Pentagon nach Angriff: NATO-Gebiet verteidigen
Der Übungsplatz Jaworiw liegt nur etwa 15 Kilometer von der Grenze zu Polen entfernt. Nach dem Raketenangriff bekräftigte das US-Verteidigungsministerium die Beistandsverpflichtung der NATO-Staaten. "Ein bewaffneter Angriff gegen einen wird wie ein bewaffneter Angriff auf alle bewertet", sagte Sprecher John Kirby dem TV-Sender ABC. Dies sei auch der Grund, warum die US- und NATO-Streitkräfte ihre Präsenz an der östlichen Grenze des Bündnisgebiets verstärkten. Er verwies darauf, dass es eine bestehende Leitung zum russischen Verteidigungsministerium gebe, um direkte Konflikte zu vermeiden.
Auch US-Präsident Joe Bidens Nationaler Sicherheitsberater Jake Sullivan betonte im Gespräch mit dem Sender NBC, dass die USA "jeden Zentimeter des NATO-Gebiets verteidigen werden". Das US-Militär werde aber nicht direkt in der Ukraine eingreifen, um eine Konfrontation mit Russland zu vermeiden.
Die schraffierten Bereiche zeigen die von den Russen kontrollierten Gebiete in der Ukraine.
Kiew weiter unter Beschuss
Auch die Gefechte rund um die ukrainische Hauptstadt Kiew gehen nach Angaben der ukrainischen Armee weiter.

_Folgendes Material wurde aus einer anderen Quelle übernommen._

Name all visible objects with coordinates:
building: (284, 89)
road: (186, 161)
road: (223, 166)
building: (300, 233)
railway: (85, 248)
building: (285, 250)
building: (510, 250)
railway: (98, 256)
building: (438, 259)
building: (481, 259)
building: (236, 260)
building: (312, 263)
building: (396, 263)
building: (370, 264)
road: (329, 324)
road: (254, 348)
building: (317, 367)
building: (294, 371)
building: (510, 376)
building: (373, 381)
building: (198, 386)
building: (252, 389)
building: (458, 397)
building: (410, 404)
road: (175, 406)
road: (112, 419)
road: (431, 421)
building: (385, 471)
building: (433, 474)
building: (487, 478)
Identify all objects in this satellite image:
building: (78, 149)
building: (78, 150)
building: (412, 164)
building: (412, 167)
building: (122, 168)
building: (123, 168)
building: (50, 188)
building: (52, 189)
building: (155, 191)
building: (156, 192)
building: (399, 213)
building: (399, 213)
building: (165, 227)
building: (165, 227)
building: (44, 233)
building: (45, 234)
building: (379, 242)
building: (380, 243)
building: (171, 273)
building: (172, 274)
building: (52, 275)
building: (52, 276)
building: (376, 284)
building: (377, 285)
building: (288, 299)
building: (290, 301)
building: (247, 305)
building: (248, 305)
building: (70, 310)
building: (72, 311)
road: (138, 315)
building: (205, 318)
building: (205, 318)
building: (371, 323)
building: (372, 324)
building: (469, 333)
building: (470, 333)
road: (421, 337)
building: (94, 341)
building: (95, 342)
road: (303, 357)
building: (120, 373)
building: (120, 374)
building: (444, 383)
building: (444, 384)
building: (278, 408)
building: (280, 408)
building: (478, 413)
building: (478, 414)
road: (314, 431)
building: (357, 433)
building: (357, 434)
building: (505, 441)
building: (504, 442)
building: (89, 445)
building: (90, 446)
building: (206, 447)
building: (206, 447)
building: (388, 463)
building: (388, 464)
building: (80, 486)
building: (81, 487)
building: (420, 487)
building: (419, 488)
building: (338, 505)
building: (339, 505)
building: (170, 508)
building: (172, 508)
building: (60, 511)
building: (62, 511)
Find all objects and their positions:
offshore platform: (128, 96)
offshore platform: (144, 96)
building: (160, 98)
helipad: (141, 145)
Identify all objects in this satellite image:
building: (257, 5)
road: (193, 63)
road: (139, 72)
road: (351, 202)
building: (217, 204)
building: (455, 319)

Es gebe heftige Kämpfe in Irpin und weiter weistlich in Makariw, teilte das Militär mit. Ähnlich sei die Lage auch in anderen Dörfern. Allein gestern wurden etwa aus Butscha, Irpin, Hostomel und Worsel nordwestlich von Kiew etwa 20.000 Menschen evakuiert.
Die Hauptstadt bereitet sich auf eine mögliche vollständige Blockade vor. Es seien Vorräte mit Lebensmitteln angelegt worden, um zwei Millionen Kiewer zwei Wochen lang zu versorgen, sagte der stellvertretende Leiter der Stadtverwaltung, Walentyn Mondryjiwskyj.
In der westlich von Mariupol gelegenen Stadt Melitopol setzte Russland erstmals in einem eroberten Gebiet eine Stadthalterin ein, nachdem der Bürgermeister, Iwan Fedorow, zuvor nach Kiewer Angaben an einen unbekannten Ort verschleppt worden war. Die Lokalabgeordnete Halyna Daniltschenko rief die Bevölkerung auf, sich "an die neue Realität" anzupassen. Auch nordwestlich von Melitopol, nahe der 600.000 Einwohner zählenden Industriestadt Krywyj Rih, gab es Berichte über eine größere Ansammlung russischer Truppen. Die Angaben sind unabhängig nicht überprüfbar.